Air France-KLM shocked the air transport sector recently by admitting that it lost €700 million ($930 million) in its European network last year. Things are not quite as bad for the Lufthansa Group, but it, too, has come to the conclusion that it is high time to act.

Lufthansa convened its top 1,000 executives here last week to kick-start the “Score” cost-savings program. CEO Christoph Franz told his staff at an all-day meeting that costs need to come down by €1.5 billion within the next two years to restore the airline's competitiveness. Participants report that in an emotional speech he urged his colleagues to accept that change is desperately needed.

The group is still doing well, compared to many other European airlines that are on the brink of collapse or have already stopped flying, such as Spanair or Malev Hungarian Airlines. In 2011, Lufthansa posted an €876 million operating profit, but it concedes that it will not be able to reach that level of profitability in 2012. The group is facing a huge amount of capital expenditure over the next few years: It has ordered 160 aircraft to be delivered in the next seven years. At list prices, that alone amounts to €16 billion in investment, and even given the usual discounts, it will add up to well over €10 billion. Not included are long-overdue infrastructure upgrades, such as a new cargo center or a second Airbus 380 maintenance facility at Frankfurt Airport.

Lufthansa's former CEO and current board chairman, Juergen Weber, warns that at the current level of profitability the airline cannot fund its planned investments without “an unacceptable increase in indebtedness.”

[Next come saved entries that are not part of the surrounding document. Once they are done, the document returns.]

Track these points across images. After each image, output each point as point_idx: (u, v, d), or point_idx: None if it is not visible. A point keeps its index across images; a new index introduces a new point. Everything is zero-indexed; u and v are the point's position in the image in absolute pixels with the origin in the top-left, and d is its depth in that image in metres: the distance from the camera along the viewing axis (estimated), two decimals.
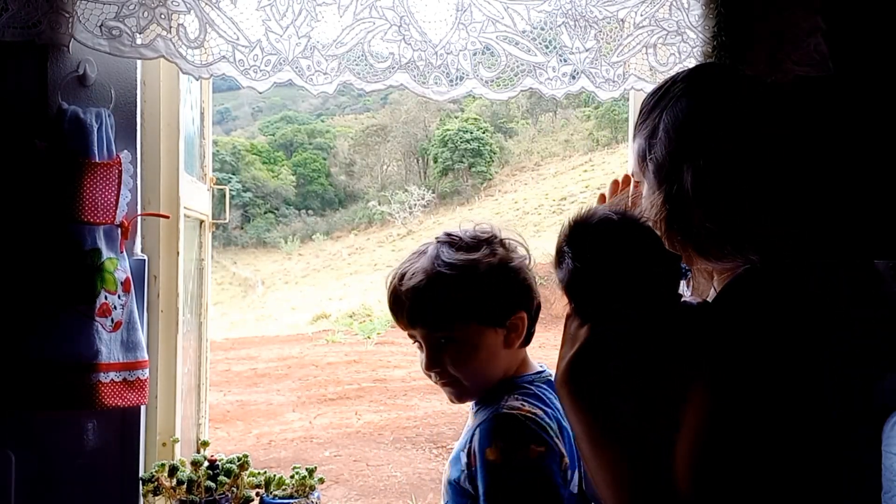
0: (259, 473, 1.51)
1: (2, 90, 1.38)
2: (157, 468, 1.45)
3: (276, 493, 1.50)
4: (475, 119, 31.94)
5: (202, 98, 1.87)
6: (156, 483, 1.43)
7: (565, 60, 1.49)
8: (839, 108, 1.53)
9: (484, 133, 31.43)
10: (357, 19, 1.41)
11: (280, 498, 1.49)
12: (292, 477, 1.51)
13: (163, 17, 1.35)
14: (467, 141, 30.52)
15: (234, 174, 29.36)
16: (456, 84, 1.45)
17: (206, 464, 1.46)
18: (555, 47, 1.49)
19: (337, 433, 7.61)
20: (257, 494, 1.49)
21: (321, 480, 1.53)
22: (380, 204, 29.21)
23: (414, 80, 1.44)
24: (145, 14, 1.34)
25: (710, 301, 1.04)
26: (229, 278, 24.71)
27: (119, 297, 1.39)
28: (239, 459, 1.50)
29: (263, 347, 12.85)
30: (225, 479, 1.45)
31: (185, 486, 1.43)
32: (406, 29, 1.42)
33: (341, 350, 12.51)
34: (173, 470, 1.45)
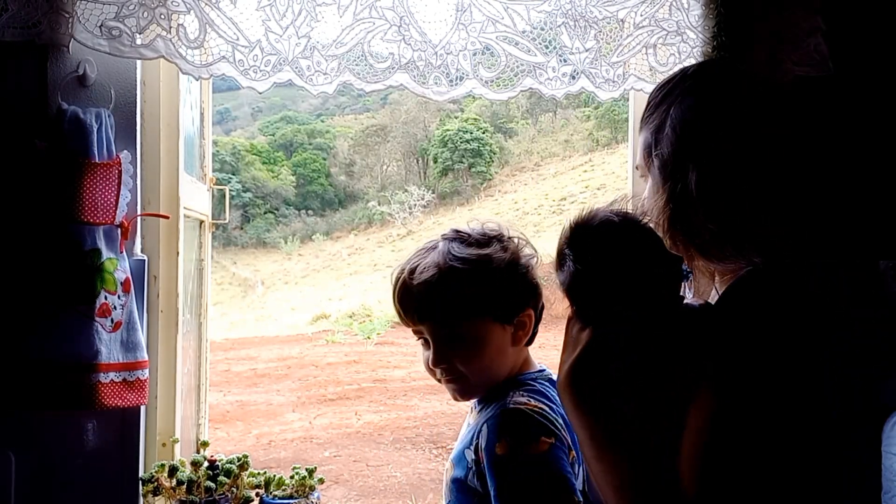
0: (259, 474, 1.51)
1: (2, 90, 1.38)
2: (156, 468, 1.45)
3: (276, 493, 1.50)
4: (475, 119, 31.94)
5: (202, 98, 1.87)
6: (155, 483, 1.43)
7: (565, 60, 1.49)
8: (839, 109, 1.53)
9: (484, 133, 31.42)
10: (357, 19, 1.41)
11: (280, 498, 1.49)
12: (292, 477, 1.51)
13: (163, 17, 1.35)
14: (467, 141, 30.52)
15: (233, 174, 29.35)
16: (456, 84, 1.45)
17: (205, 464, 1.46)
18: (555, 47, 1.49)
19: (337, 433, 7.61)
20: (257, 495, 1.49)
21: (321, 481, 1.53)
22: (380, 204, 29.20)
23: (414, 80, 1.44)
24: (145, 14, 1.34)
25: (712, 303, 1.04)
26: (229, 278, 24.70)
27: (119, 297, 1.39)
28: (239, 460, 1.50)
29: (263, 348, 12.85)
30: (225, 479, 1.45)
31: (184, 486, 1.43)
32: (406, 29, 1.42)
33: (341, 350, 12.51)
34: (173, 470, 1.45)
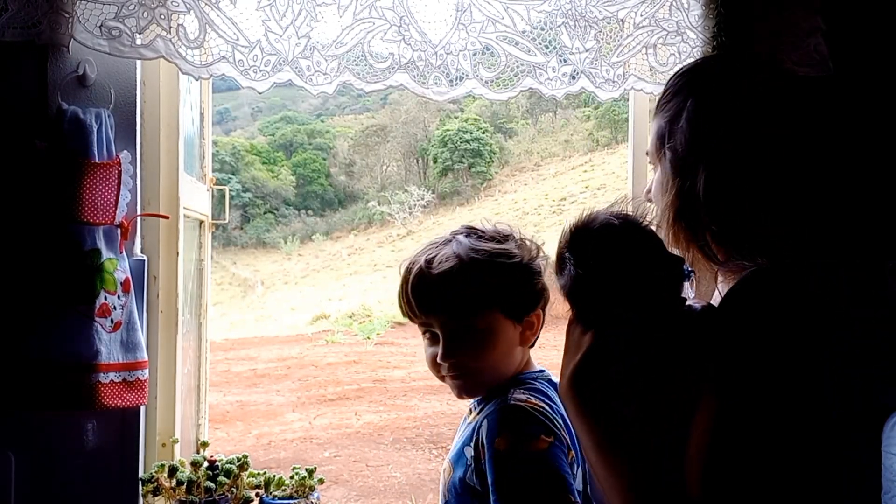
0: (259, 474, 1.51)
1: (2, 90, 1.38)
2: (156, 469, 1.45)
3: (276, 493, 1.50)
4: (475, 119, 31.92)
5: (202, 98, 1.87)
6: (155, 483, 1.43)
7: (565, 61, 1.49)
8: (840, 109, 1.53)
9: (484, 133, 31.40)
10: (357, 19, 1.41)
11: (280, 498, 1.49)
12: (292, 477, 1.51)
13: (162, 17, 1.35)
14: (467, 141, 30.50)
15: (233, 174, 29.33)
16: (456, 84, 1.45)
17: (205, 464, 1.46)
18: (555, 47, 1.49)
19: (336, 434, 7.61)
20: (257, 495, 1.49)
21: (321, 481, 1.53)
22: (379, 204, 29.19)
23: (414, 80, 1.44)
24: (145, 14, 1.34)
25: (714, 304, 1.03)
26: (229, 279, 24.69)
27: (119, 297, 1.39)
28: (238, 460, 1.50)
29: (263, 348, 12.84)
30: (224, 479, 1.45)
31: (184, 486, 1.43)
32: (406, 29, 1.42)
33: (341, 350, 12.50)
34: (173, 470, 1.44)
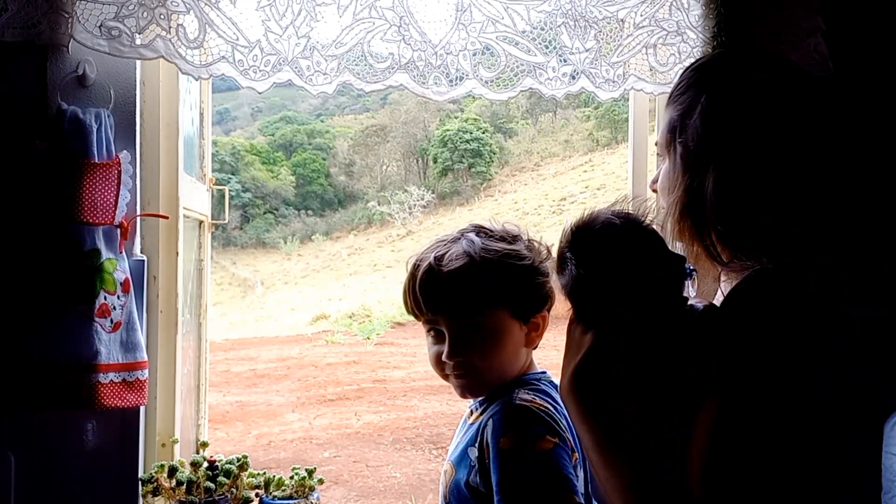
0: (258, 474, 1.51)
1: (2, 90, 1.38)
2: (156, 469, 1.45)
3: (276, 493, 1.50)
4: (475, 119, 31.92)
5: (202, 98, 1.87)
6: (155, 484, 1.43)
7: (565, 61, 1.49)
8: (844, 109, 1.53)
9: (484, 133, 31.40)
10: (357, 19, 1.41)
11: (279, 499, 1.49)
12: (292, 478, 1.51)
13: (162, 17, 1.35)
14: (467, 141, 30.50)
15: (233, 174, 29.32)
16: (456, 84, 1.45)
17: (205, 464, 1.46)
18: (555, 47, 1.49)
19: (336, 434, 7.60)
20: (257, 495, 1.49)
21: (321, 481, 1.53)
22: (379, 204, 29.19)
23: (414, 80, 1.44)
24: (145, 14, 1.34)
25: (716, 304, 1.03)
26: (229, 279, 24.68)
27: (118, 297, 1.39)
28: (238, 460, 1.50)
29: (263, 348, 12.83)
30: (224, 479, 1.45)
31: (184, 486, 1.43)
32: (406, 29, 1.42)
33: (341, 351, 12.49)
34: (173, 471, 1.44)
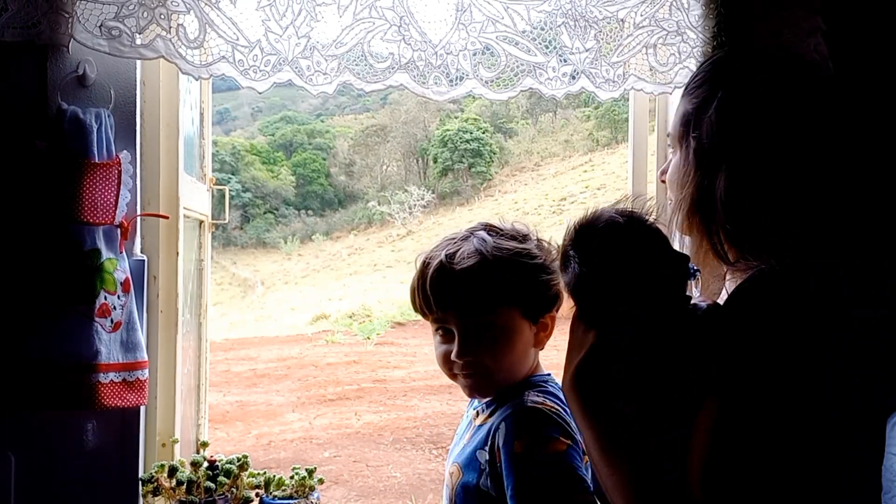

Air France-KLM and Lufthansa, the biggest and in many ways most successful of Europe's airlines, are therefore finally realizing their business model is no longer working. It took them years to view low-fare carriers as serious competitors, and while they have faced that bitter reality now, the two market leaders still believe they can cross-subsidize large triple-digit losses in short-haul and European networks with long-haul route profits. Air France-KLM and Lufthansa are concerned, however, that the strategy will no longer work, at least in parts of their markets, given the strong growth of Persian Gulf carriers that can afford to offer much lower fares and better service levels.

As can be expected, Lufthansa is confronting problems internally convincing staff of the necessity to cut back. But the need to become more efficient also has consequences for the setup of the entire group.

Lufthansa's airline division consists of the Lufthansa-branded unit, Swiss International Airlines, Austrian Airlines, Germanwings, Brussels Airlines and BMI, although the latter is in the process of being sold. So far, these carriers have run relatively independently, with little integration. That is about to change, as Franz highlights procurement and information technology as two key areas where more integration must be paramount.

However, company officials indicate that Franz will have to overcome considerable internal opposition. Highly profitable and successful units such as Swiss or Lufthansa Technik do not see the need for more integration; in fact, they are arguing that it is their relative independence that makes them so strong. They are concerned about losing key responsibilities for their own businesses. Industry insiders note that others, such as Austrian, are in serious financial trouble and worry that added costs and complexities of the larger group will make it even more difficult for them to turn around.

Independent observers also question how much centralization would actually help. “In theory, integration is a good thing, but in reality, you may not gain as much as projected,” one senior airline consultant says. The more difficult—but ultimately more promising—approach would be to change work rules and cut down on Lufthansa's substantial overhead costs, he says.

Separately, the SAS Group is accelerating its cost-savings program, 4Excellence, after posting another loss in 2011. SAS will cut 300 administrative positions and seek 1 billion Swedish kronor ($149 million) in reduced staff costs. SAS is targeting $754 million in cuts overall in the next two years. Unit costs are to be reduced by 3.5% annually. Questions persist about its long-term viability as a standalone business, although its sale would be highly political, with the governments of Sweden, Denmark and Norway owning parts of SAS.

SAS posted a net loss of $250 million last year, a slight improvement over the $332 million loss a year earlier, but still a disappointment, as the company's investor guidance had said it would return to profitability. SAS had to take a $256 million charge after Spanair filed for bankruptcy. SAS holds a 10.9% stake in the Spanish carrier.